125 Jahre Hesse - Robin Detje memoriert seine "Siddhartha"-Lektüre ("im Schatten von Helmut Schmidt") und stößt auf erschreckende Parallelen zum Zeitgeschehen: "Da weigert sich ein junger Mann immerhin beständig, seinen Lehrern zu trauen, und zeigt selbst Buddha persönlich eine Lücke in dessen Lehre auf, wenn auch demütig. Die Jugend von heute wüsste sich das allerdings zu übersetzen und würde sofort zur Pump Gun greifen. Wehret den Anfängen. Der junge Herr Siddhartha ist auf seine Weise ein Terrorist und Selbstfindungs-Terminator." Ist es nicht ganz erstaunlich, überlegt Detje, "wie viel spirituellen Ehrgeiz der Kollege S. zwecks Erlangung der reinen Ehrgeizlosigkeit aufwenden musste? War er nicht vielleicht doch bloß ein kleiner heiliger Schnösel, den eine Backpfeife von Helmut Schmidt und ein dicker Band Karl Popper wieder auf den richtigen Weg gebracht hätten?"
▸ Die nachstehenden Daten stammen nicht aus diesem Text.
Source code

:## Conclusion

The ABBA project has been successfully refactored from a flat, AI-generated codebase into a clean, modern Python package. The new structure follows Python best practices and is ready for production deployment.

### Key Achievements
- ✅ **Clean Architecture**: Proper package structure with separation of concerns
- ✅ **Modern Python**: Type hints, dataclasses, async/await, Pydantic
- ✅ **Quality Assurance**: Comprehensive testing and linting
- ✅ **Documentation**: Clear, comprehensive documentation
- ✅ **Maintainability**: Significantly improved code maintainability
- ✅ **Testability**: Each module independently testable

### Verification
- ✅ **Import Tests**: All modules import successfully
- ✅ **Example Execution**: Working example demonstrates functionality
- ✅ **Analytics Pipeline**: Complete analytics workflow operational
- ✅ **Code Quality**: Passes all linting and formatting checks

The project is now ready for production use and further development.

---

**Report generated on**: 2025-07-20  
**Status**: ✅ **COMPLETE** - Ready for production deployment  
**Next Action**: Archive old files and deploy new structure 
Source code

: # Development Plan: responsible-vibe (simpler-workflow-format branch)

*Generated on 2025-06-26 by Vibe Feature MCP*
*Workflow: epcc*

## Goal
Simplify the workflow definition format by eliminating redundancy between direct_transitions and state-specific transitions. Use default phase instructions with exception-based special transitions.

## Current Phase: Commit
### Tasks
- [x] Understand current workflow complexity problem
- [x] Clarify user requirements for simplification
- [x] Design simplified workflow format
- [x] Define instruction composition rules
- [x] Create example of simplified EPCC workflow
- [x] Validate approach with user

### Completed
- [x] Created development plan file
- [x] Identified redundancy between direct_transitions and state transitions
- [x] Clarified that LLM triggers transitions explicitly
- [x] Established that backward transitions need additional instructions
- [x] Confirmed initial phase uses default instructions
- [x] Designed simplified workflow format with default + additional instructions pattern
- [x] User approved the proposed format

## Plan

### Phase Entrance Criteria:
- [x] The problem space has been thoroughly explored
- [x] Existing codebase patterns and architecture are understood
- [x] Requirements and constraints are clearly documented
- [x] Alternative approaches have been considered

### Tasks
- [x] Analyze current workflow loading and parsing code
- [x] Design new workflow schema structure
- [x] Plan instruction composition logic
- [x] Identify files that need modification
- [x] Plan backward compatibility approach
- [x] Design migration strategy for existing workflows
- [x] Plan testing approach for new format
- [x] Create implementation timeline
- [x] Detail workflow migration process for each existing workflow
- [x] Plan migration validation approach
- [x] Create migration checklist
Ferner im Sommer-Doppelheft: Ein großes Dossier über Städte mit Texten von Georg Klein, Juan Goytisolo, Ulrike Draesner und vielen anderen. Franz Schuhs Besprechung eines launigen Krimis von Driss Chraïbi, Henning Klüvers Gedanken über die Zusammenhänge von Politik und Literatur in Italien, sowie Nicolas Pethes' Ausführungen zur Wirkungsweise des Medical Thrillers.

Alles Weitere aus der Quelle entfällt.